Switching to tempered glass for future tests was the easy part. Evaluating how crash forces spread through the Olli and developing new countermeasures for absorbing that energy proved challenging.

The Olli's rectangular shape leaves no room for the typical crumple zones found on passenger cars. So De Kruyff and his engineering team developed a 3D-printed structure made from a proprietary blend of carbon fiber and other materials, iterated on that and took the structure to independent testing lab Calspan in upstate New York early this year.

This time, the company added a twist. Instead of running the tests at 25 mph as it did during initial tests, it upped the speed to 35 mph.

Recordings of the ensuing sled test show the crush structure splinter into smithereens in a scene every bit as dramatic as shattering glass from its first test. This time, it was the desired effect. The structure dissipated energy in a way that represented a 253 percent improvement from the tests 18 months before.

In some respects, Rogers' interest in better understanding the crashworthiness of the Olli was stirred by a bottle of dish soap.

He knew someone who worked in product development at consumer-goods conglomerate Procter & Gamble, a friend who enlightened him on the entanglements involved in testing and validating the plastic bottle which holds Joy soap.

A hard-plastic cap. A softer, squeezable bottle. Varying amounts of liquid inside. Sounds simple, right? Procter & Gamble used computer modeling to validate all the different scenarios in which the Joy bottle could be twisted and turned at every conceivable weight.

"Modeling for them involves a supercomputer, and that's in a two-part, maybe three-part system," Rogers said. "So you can imagine why automotive companies have a difficult time validating in just pure software."

In his mind, it underscored the limitations of computer modeling for ground vehicles made from thousands of parts that interact at different speeds with different weights and different fuel levels and a limitless number of obstacles with their own weights, speeds and trajectories.

Vehicles, he said, need real-life crash tests. For Local Motors, its 3D-printing may hold an unparalleled advantage.

"If something doesn't work, we go back and print a different version. It's that simple," Rogers said. "If you are a traditional manufacturer, that's new tooling costs for something that may not work. That's really expensive. Really expensive."

For a small company such as Local Motors, crash testing still isn't cheap. But it may help the company accelerate toward a milepost it views as something of an inevitability — increasing its operating speeds and traveling public roads at 35 mph.

"Many of these vehicles, including our competitors, run at 15 miles an hour, and other people on the road, frankly, get pissed off that these vehicles are slow," De Kruyff said. "So the writing is on the wall that we're going to have to get up to 30 or 35 miles an hour at some point."

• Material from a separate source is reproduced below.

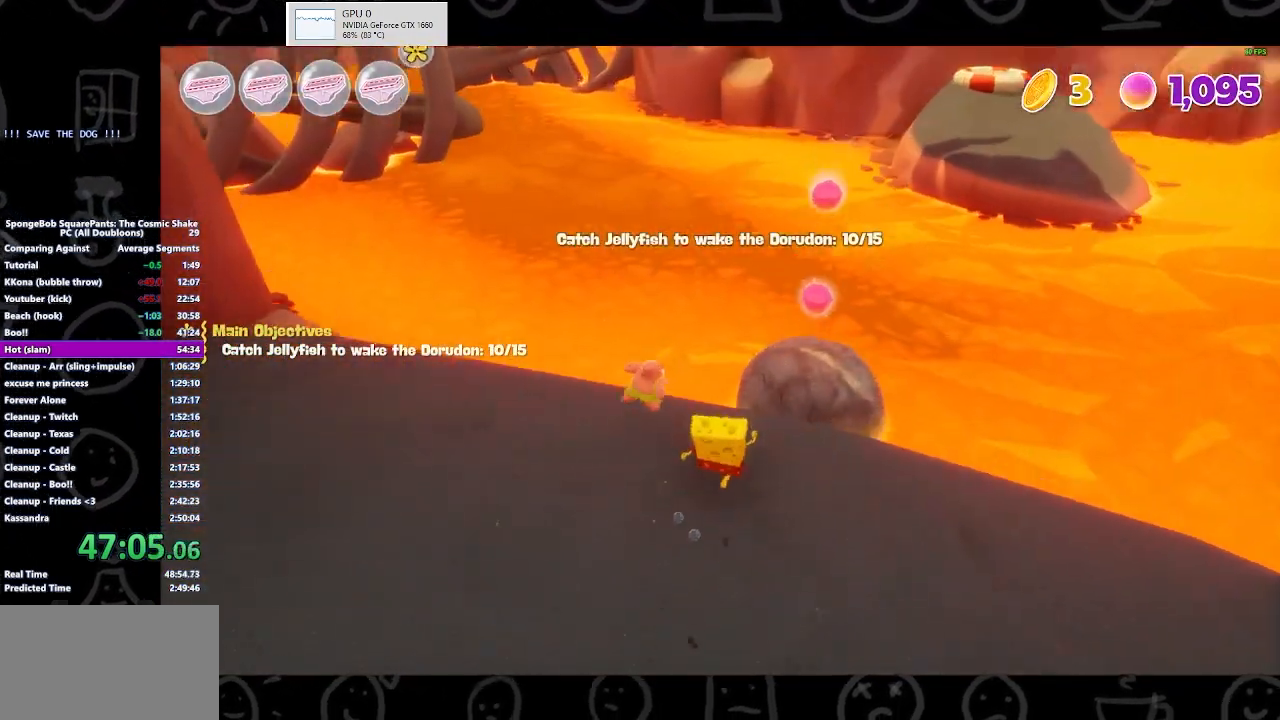
{"buttons": [], "left_stick": "up-right", "right_stick": "center", "button_events": [[133, "A", "down"], [233, "A", "up"]]}
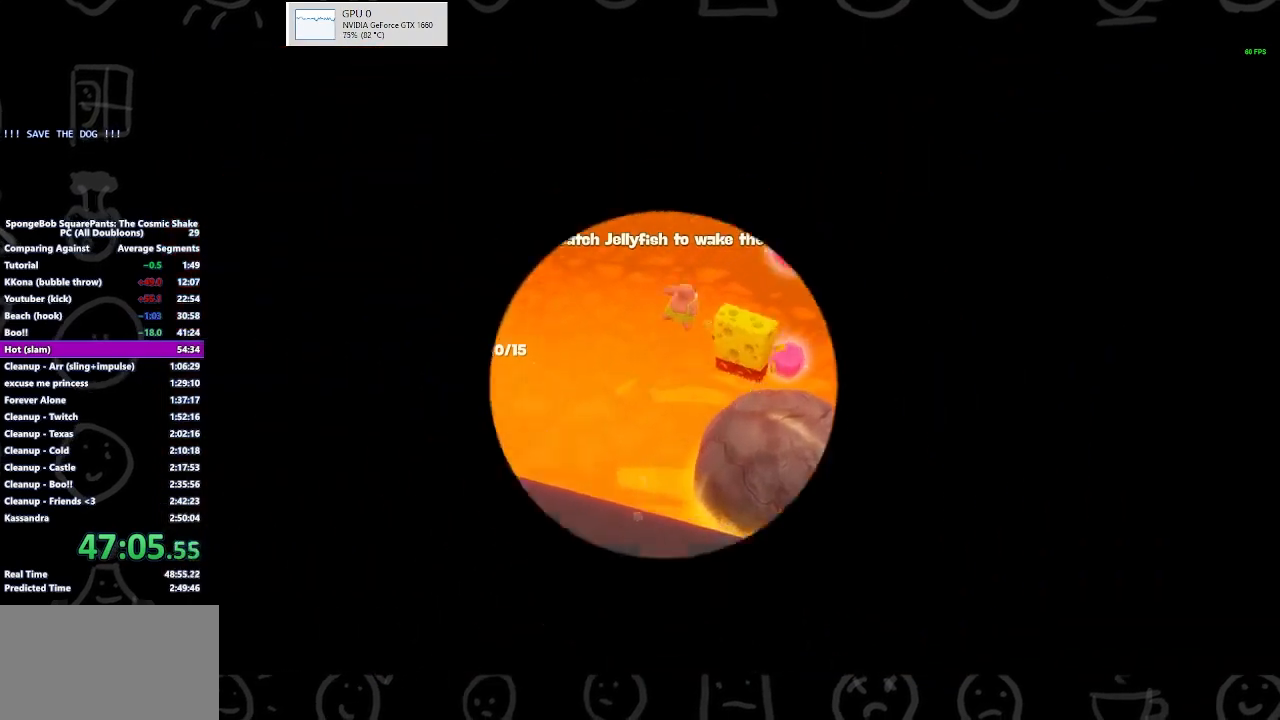
{"buttons": [], "left_stick": "center", "right_stick": "center", "button_events": []}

Short of adhering to the same safety requirements passenger vehicles must comply with, Local Motors hopes regulators may consider a set of standards for creating an entirely new vehicle category, akin to the European Union's M2 bus classification, that establishes something of a middle ground between the golf carts and conventional cars defined in federal motor vehicle safety standards.

"We do think there is a category there," De Kruyff said. "And we want to find that, because that's what keeps it attractive. It's nimble and allows us to operate on battery power in a relatively light vehicle. If we had to design to FMVSS, it wouldn't be an Olli anymore. It'd be an E-350 van."

Those are practical reasons Local Motors does crash tests today. But the overriding factor behind the testing is a philosophical one.

"We want to know how good we can be," Rogers said.